Well, I have cleaned all the plants, wood and stone that the plants were attached to...the plants have been placed in a container and anti snail treatment added to the container to try and rid the plants of any eggs..the 'chewing gum' was more like slime or decomposed food matter and I have even had to hoover the gravel which was covered in this substance which obviously then clouded the tank...I have replaced 20 of the 54 litres of the water so will see how things go. As far as the wood goes Darrel none of the pieces were new and had been used without any problems before in my larger tank...I have a couple of snails that were not there at the beginning to 'google' when I get the chance to find out what species they are..


----------



## dw1305 (22 Jan 2013)

Hi all,


kellyboy47 said:


> the 'chewing gum' was more like slime or decomposed food matter and I have even had to hoover the gravel which was covered in this substance which obviously then clouded the tank...I have replaced 20 of the 54 litres of the water so will see how things go. As far as the wood goes Darrel none of the pieces were new and had been used without any problems before in my larger tank...

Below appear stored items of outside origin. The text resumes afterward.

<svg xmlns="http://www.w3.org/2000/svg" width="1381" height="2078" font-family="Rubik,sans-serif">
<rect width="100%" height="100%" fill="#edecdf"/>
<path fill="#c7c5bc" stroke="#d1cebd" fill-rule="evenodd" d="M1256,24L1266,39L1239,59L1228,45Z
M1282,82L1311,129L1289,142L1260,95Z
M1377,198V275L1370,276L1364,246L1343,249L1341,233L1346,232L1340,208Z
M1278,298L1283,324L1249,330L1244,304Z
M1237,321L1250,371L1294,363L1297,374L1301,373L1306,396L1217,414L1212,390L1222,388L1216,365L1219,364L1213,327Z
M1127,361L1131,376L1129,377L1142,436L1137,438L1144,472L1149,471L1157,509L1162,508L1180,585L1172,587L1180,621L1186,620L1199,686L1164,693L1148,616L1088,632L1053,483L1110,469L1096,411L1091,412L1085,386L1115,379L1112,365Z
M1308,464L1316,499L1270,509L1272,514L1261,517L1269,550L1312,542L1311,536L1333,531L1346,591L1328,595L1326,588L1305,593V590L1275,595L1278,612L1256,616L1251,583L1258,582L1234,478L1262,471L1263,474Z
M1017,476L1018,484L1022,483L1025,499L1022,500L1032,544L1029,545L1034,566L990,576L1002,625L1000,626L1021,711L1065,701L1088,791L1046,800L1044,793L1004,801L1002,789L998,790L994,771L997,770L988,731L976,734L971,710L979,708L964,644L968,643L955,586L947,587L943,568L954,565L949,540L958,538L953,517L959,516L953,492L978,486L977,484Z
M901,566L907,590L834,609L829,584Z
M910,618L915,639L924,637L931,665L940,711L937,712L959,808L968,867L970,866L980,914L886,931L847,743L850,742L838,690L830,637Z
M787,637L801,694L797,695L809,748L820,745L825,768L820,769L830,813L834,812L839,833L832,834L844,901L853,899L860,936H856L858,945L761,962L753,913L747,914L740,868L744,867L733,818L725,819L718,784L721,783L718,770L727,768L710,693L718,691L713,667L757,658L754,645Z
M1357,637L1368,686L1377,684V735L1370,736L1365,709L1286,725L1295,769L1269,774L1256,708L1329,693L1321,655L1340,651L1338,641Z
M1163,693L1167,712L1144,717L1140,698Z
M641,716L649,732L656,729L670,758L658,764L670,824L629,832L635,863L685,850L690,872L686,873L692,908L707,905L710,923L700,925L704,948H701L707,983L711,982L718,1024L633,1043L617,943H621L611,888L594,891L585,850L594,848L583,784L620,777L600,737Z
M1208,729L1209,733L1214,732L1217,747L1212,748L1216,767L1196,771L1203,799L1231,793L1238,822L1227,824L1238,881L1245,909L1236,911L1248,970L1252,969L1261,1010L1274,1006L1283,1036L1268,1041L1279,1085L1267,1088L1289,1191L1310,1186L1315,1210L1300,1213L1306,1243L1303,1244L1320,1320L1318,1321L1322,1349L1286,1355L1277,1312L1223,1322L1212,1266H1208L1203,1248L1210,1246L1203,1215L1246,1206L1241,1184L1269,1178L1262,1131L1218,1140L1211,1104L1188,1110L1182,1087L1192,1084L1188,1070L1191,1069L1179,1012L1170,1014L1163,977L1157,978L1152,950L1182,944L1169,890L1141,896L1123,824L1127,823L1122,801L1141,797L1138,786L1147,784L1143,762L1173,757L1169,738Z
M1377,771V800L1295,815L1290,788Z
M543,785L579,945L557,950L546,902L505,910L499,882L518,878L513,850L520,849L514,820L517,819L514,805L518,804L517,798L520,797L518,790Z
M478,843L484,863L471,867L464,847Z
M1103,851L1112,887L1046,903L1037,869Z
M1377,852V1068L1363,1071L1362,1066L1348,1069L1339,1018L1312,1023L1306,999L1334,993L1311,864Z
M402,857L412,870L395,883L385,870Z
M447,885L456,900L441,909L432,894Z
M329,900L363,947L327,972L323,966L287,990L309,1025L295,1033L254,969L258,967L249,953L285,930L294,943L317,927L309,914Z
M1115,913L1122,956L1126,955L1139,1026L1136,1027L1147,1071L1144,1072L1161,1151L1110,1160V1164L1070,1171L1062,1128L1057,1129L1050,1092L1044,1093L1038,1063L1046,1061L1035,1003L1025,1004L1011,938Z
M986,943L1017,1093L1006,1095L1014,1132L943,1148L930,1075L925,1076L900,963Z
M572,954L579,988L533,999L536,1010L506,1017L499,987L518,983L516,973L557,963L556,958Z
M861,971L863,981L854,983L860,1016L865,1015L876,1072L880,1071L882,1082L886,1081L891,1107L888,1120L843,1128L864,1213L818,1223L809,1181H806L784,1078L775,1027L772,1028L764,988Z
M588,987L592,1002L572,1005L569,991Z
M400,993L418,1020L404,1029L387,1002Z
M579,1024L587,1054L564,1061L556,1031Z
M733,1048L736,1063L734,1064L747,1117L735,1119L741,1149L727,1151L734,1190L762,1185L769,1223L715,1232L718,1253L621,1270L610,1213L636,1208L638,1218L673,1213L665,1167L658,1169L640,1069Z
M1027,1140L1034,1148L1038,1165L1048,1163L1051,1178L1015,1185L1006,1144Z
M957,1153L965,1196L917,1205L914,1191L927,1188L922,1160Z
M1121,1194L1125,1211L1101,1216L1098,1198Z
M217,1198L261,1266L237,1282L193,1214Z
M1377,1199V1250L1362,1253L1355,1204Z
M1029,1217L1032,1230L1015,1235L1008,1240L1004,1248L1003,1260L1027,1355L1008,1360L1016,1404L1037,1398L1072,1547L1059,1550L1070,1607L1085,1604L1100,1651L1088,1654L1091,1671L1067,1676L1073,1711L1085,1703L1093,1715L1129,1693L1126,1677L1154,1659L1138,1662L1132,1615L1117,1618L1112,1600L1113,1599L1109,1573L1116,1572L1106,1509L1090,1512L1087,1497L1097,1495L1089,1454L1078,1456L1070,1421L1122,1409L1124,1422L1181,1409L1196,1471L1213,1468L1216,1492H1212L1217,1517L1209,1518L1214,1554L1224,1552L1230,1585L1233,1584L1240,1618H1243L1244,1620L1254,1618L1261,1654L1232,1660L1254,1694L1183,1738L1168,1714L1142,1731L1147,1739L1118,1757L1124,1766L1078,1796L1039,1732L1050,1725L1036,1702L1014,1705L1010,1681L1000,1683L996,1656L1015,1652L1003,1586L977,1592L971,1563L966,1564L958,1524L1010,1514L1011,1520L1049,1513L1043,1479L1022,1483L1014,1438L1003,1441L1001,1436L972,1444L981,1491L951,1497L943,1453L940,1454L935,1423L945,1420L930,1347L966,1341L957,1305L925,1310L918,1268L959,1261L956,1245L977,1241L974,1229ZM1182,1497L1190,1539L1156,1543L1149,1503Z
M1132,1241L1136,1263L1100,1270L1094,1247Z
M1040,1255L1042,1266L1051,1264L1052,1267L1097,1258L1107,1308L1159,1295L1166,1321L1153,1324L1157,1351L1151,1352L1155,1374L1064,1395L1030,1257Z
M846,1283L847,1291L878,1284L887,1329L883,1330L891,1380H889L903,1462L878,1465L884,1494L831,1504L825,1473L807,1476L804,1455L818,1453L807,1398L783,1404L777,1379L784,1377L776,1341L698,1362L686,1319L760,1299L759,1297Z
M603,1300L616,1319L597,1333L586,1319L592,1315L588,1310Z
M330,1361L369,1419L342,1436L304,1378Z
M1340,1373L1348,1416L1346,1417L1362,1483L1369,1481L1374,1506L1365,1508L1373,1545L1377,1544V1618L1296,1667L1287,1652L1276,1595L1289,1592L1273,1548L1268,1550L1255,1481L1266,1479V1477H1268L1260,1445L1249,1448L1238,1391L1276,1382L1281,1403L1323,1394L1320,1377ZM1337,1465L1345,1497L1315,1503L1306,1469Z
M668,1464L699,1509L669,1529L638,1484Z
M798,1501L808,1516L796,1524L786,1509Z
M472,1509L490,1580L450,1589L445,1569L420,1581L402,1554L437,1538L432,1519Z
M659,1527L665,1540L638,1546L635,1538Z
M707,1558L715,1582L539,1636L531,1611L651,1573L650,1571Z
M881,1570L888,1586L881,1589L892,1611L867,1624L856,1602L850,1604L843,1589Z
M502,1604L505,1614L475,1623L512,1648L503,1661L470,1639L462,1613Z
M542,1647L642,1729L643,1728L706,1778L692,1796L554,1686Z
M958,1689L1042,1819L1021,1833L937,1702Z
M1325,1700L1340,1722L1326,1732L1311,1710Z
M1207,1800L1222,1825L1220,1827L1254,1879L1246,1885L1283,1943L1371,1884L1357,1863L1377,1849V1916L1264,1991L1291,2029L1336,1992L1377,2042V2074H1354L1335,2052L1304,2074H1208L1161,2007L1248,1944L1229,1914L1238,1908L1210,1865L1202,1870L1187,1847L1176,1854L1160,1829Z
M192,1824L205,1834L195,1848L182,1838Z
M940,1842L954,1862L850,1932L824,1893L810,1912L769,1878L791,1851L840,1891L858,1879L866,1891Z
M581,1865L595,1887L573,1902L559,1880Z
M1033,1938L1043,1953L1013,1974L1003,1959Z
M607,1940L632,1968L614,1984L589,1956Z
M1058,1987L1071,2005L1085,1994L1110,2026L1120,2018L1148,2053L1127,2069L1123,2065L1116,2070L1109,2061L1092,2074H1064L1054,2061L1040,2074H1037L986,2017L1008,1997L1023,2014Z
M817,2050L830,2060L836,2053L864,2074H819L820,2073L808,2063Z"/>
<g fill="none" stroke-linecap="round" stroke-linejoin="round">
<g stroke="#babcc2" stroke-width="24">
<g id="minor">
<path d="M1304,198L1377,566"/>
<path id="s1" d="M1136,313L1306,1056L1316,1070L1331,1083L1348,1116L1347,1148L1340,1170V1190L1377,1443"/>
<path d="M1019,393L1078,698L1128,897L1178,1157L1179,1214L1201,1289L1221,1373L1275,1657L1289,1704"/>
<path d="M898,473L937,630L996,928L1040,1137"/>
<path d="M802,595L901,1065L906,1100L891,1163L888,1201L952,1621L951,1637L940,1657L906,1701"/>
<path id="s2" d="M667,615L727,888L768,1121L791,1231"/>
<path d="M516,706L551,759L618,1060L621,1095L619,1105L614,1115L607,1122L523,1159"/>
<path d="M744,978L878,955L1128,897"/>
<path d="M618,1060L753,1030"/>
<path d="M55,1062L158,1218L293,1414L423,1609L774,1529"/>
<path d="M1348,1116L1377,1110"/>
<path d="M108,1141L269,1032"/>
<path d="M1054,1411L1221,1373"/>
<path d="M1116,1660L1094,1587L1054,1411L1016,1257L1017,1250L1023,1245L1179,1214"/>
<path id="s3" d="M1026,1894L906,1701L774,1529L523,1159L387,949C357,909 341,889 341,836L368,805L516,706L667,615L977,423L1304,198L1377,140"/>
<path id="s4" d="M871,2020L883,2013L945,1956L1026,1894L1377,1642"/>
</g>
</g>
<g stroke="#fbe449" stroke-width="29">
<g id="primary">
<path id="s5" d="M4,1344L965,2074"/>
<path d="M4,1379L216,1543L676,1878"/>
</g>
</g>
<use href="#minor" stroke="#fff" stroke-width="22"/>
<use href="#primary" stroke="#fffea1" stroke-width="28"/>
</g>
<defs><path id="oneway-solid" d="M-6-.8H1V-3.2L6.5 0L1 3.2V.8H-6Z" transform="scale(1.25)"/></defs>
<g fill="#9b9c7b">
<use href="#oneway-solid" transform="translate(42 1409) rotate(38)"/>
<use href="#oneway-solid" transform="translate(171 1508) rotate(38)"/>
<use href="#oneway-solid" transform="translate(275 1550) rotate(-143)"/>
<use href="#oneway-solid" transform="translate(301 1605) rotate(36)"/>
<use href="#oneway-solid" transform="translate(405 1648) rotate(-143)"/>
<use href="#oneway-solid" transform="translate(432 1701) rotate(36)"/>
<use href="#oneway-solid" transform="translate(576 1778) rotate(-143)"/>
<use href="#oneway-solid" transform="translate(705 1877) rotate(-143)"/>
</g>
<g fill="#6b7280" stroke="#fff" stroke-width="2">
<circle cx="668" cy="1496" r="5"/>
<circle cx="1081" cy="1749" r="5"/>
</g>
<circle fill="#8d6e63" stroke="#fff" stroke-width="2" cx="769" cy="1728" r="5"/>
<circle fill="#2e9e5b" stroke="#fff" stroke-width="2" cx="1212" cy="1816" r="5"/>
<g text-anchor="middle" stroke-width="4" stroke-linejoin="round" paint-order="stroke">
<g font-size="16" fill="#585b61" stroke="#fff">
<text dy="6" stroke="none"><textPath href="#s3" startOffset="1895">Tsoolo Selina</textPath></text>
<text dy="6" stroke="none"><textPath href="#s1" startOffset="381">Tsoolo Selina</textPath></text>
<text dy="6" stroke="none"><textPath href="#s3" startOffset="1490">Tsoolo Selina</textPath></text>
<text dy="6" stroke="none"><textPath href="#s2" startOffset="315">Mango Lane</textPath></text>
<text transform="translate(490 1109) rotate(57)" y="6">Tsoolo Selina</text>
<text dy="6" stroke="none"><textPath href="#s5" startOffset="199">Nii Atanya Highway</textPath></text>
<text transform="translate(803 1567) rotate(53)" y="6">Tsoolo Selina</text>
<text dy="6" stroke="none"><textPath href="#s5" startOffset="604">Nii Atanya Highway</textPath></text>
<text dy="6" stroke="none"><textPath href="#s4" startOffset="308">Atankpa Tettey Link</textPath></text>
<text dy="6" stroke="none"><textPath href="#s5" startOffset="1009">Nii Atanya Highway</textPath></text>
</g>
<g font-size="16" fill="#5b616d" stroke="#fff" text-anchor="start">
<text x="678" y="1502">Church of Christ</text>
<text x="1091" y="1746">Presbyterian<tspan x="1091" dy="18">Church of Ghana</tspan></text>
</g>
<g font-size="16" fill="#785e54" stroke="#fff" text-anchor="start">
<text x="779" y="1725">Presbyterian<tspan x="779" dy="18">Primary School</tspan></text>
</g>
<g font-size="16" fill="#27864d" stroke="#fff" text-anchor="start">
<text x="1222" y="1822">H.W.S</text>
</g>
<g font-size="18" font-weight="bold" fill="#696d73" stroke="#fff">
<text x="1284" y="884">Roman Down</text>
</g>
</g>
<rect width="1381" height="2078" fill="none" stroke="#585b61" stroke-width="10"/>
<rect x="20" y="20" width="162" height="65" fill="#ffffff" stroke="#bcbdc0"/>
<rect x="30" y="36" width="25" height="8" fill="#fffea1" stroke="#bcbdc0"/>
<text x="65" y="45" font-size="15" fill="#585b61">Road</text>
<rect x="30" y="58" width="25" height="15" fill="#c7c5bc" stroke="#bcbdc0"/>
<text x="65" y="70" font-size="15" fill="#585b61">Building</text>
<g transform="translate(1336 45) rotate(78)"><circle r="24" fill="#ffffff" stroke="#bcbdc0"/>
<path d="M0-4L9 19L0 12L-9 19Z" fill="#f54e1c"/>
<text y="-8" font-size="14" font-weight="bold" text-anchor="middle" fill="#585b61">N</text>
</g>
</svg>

Bit of an unknown then, but probably nothing to worry about. I'd carry on with the water changes try and keep the oxygen as high as possible for a while (just in case there is some pollutant source still present which will raise the BOD) and hopefully it will disappear as mysteriously as it appeared.

cheers Darrel


----------



## kellyboy47 (11 Feb 2013)

dw1305 said:


> but possibly decomposing material from the wood, particularly if it had a lot of sap left in it when it was cut and dried.


 
Hi Darrell,

I did clean the substrate quite thoroughly and although I didn't as was suggested do more water changes the white substance albeit only slight smatterings are still appearing on the glass (which I find quite confusing as to how it gets there) and on the plants..Do you still think then that it could be the wood that some of my plants are attached to leeching the substance ? The tank is heated obviously but it is outside in a cold garage...I assume the temperature couldn't be the reason for this ? and it wouldn't be from the Assassin snails ?


----------



## GHNelson (11 Feb 2013)

What ferts are you dosing?
hoggie


----------



## kellyboy47 (11 Feb 2013)

Hi Hoggie,

I havn't been using ferts in this tank


----------



## GHNelson (11 Feb 2013)

Hi Trev
What filtration are you using?
hoggie


----------



## kellyboy47 (11 Feb 2013)

Well when I had the original problem I was using the Juwel Bio Mini filter that came with the tank but I am now using an AllPondsSolution 450 LPH filter with spray bar


----------



## GHNelson (11 Feb 2013)

Is this a hang on filter or a internal/external?


----------



## kellyboy47 (11 Feb 2013)

Internal


----------



## GHNelson (11 Feb 2013)

Trev
I think it could be a combination of a few things.....snails,uneaten food.....slow filtration.
Cut back on the feeding...try upping your filtration and get some more flow around the substrate.
Clean the filter inards not just the sponges.
Cheers
hoggie


----------



## kellyboy47 (11 Feb 2013)

OK Hoggie thanks for the advice....I have still got the Juwel Mini Filter so will add this as well...I do clean the inards of the filters weekly but I am also going to change the substrate from gravel to a part (something like TetraPlant Complete) and Playsand for the well being of my Corys


----------



## GHNelson (11 Feb 2013)

Yea go with that Trev...see how it pans out.
hoggie


----------